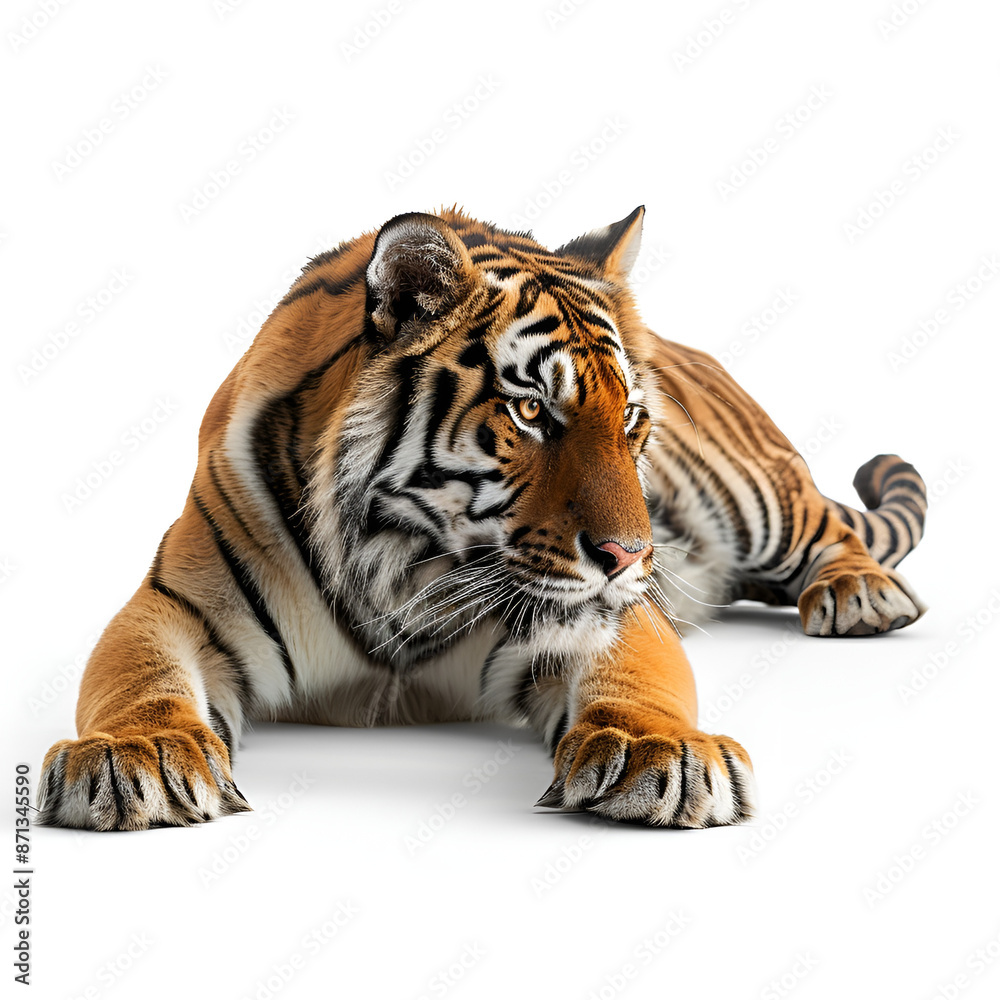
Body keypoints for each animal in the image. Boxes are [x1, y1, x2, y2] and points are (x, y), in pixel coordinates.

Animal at [37, 206, 927, 831]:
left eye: (630, 419)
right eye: (531, 411)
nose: (630, 555)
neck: (404, 564)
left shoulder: (608, 613)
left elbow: (637, 679)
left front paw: (659, 753)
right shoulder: (173, 606)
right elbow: (138, 678)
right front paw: (135, 755)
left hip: (753, 495)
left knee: (827, 527)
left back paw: (859, 596)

--------

**WHAT THIS TASK INVOLVES**
Would you repeat the listing above exactly, minus the images?

**EXERCISE OUTPUT**
Body keypoints for each animal in the image. Boxes are [x1, y1, x2, y2] and points are (x, y), in pixel coordinates.

Animal at [37, 206, 927, 831]:
left eye: (630, 419)
right eye: (531, 411)
nose: (630, 555)
neck: (404, 564)
left shoulder: (608, 613)
left elbow: (637, 679)
left front paw: (659, 753)
right shoulder: (173, 606)
right elbow: (138, 678)
right front paw: (135, 755)
left hip: (753, 495)
left knee: (827, 527)
left back paw: (859, 596)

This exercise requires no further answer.